やむにやまれず

やむにやまれず (講談社文庫)

やむにやまれず (講談社文庫)



私は関川夏央のエッセイしか読んだことがない。「『ただの人』の人生」と、「中年シングル生活」の二冊である。そのため、本書もエッセイであるという先入観で手に取った。最初の数編を斜め読みしても、やはりエッセイと思って疑わなかった。しかし、裏表紙の解説によれば、これは短編集である。そう銘打っているということは、これは少なくともエッセイ集ではない。

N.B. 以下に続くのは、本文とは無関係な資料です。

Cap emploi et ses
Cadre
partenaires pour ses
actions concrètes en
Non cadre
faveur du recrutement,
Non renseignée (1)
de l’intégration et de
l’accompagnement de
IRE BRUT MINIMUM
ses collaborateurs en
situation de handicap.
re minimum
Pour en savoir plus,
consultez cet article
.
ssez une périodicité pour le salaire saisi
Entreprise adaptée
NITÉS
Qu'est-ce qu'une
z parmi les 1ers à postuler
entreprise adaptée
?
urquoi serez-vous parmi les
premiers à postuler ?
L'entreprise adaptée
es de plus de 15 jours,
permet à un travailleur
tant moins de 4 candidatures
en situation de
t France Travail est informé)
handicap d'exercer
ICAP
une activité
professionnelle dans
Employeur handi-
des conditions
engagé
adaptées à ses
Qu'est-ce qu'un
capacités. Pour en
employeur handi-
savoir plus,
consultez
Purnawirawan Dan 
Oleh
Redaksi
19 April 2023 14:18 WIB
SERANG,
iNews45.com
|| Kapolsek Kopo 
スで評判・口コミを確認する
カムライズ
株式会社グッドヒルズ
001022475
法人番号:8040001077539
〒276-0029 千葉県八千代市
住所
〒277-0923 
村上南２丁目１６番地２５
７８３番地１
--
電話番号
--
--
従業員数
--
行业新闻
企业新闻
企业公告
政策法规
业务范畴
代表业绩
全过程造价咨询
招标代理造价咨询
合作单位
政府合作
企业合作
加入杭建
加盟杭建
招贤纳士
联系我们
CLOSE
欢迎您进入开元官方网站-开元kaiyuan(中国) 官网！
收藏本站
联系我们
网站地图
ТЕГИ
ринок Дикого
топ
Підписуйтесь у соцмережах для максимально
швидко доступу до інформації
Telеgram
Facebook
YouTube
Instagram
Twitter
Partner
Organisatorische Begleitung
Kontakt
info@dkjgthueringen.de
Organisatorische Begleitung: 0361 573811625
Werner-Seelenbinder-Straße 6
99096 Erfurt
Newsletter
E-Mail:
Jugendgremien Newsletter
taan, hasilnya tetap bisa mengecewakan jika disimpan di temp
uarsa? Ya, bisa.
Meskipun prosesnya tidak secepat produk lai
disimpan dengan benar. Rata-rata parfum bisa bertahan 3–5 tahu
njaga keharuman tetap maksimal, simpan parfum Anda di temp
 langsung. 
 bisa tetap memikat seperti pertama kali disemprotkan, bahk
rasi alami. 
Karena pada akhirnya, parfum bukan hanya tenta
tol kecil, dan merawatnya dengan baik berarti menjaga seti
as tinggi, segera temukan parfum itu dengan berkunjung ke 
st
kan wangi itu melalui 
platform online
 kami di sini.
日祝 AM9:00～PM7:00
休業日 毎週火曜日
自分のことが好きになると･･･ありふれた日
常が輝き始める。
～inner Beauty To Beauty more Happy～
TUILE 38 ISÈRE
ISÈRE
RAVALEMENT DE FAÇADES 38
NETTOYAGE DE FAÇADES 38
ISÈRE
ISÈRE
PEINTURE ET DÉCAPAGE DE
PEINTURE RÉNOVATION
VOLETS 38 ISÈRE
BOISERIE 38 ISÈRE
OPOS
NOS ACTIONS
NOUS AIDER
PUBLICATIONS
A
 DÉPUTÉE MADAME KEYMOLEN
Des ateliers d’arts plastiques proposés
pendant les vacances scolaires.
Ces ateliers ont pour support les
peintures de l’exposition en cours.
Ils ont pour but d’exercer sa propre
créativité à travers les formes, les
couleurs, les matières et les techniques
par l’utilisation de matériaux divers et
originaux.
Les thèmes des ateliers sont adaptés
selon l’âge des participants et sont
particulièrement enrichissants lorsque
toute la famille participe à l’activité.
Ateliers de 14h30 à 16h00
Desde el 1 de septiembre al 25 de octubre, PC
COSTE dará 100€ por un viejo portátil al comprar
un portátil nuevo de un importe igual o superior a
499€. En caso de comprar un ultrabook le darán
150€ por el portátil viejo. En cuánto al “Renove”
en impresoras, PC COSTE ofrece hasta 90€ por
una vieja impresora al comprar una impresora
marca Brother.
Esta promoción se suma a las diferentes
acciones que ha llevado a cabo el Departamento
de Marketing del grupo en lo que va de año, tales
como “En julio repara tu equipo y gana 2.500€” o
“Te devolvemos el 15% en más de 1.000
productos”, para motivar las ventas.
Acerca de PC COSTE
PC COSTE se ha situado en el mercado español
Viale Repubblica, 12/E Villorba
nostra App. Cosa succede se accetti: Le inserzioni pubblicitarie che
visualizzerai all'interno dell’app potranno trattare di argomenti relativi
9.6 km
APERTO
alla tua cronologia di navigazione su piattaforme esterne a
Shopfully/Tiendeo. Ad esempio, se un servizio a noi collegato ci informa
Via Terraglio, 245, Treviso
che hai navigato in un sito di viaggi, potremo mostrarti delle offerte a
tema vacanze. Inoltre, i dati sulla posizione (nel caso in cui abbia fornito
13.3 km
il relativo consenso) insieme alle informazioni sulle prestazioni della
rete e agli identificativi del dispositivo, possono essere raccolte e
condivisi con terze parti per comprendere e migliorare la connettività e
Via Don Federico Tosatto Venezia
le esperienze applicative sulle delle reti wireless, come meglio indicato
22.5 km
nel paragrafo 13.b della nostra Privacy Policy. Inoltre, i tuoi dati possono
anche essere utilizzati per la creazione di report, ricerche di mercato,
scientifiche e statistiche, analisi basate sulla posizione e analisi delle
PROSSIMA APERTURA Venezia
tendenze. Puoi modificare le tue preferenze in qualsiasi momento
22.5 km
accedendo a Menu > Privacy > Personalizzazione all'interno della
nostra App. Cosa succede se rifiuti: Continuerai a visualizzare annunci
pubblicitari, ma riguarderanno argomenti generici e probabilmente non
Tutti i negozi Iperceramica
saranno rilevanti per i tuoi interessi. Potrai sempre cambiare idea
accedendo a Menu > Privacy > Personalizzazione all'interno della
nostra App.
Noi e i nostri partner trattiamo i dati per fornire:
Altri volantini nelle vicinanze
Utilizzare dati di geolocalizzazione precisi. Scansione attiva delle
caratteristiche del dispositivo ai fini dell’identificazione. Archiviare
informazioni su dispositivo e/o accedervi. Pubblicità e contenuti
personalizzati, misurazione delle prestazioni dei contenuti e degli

小説と見るのが妥当だろう。
いかにも、読み進むうちにそれぞれの主人公が異なる状況にあるのが見えてくる。だが、それでもやはりこれをエッセイ、でなければ私小説と読んでしまうのは、これが限りなく実体験に近いフィクションだからなのだろう。実際、「ミラボー橋」の中には「彼」と「私」の記述に混同が見られる。誰のミスなのか、または作為によるものなのかは分からないが。
いずれの主人公も、年の頃は50。ほとんどが未婚若しくは離婚経験がある独り者。旅先だったり、その途中だったりする状況も多い。中年と老年の狭間にいる。昔はコンビニを馬鹿にしていたのに、今では何故かその光に安らぎを覚える。若者に対する不潔感を拭えず、若くもなく年老いてもいない女性に惹かれるが、いざ一対一になると文学談義でお茶を濁すことしか出来ない。結婚している設定である「『統一』と『結婚』」でさえも、完全なフィクションに感じられぬ「何か」がある。
それは、男女の描写にある説得力なのか、厭わしくも懐かしい過去への思いに覚える共感のなせるわざなのか……エッセイではない、ということで却って現実味を感じるのだと言ったら穿ち過ぎだろうか。最初から作り事だとしてしまえば、本当にあった事を書いても、前提でそれは嘘だとされる。
興味深く、面白く、巻措くにあたわずというべき秀作なのだが、読んでいるとサミシクなる。彼の文章を読むと、自分が失ってきたもの、諦めて置いてきたものを振り返って見つめたくなるのだ。色々なことを忘れて前に進もうと思う人間には、時に辛く、喪失感をいや増す一冊である。


何故か、唐突に景山民夫を思い出した。彼のエッセイが好きだったことも。軽妙だが洒脱でなく、俗に走ると同時にスノビズムが鼻に付くあの文章。嫌味と嘘ばっかりで、その癖説得力があった。大好きだった。でも、彼の本はもう一冊も持っていない。全部手放してしまった。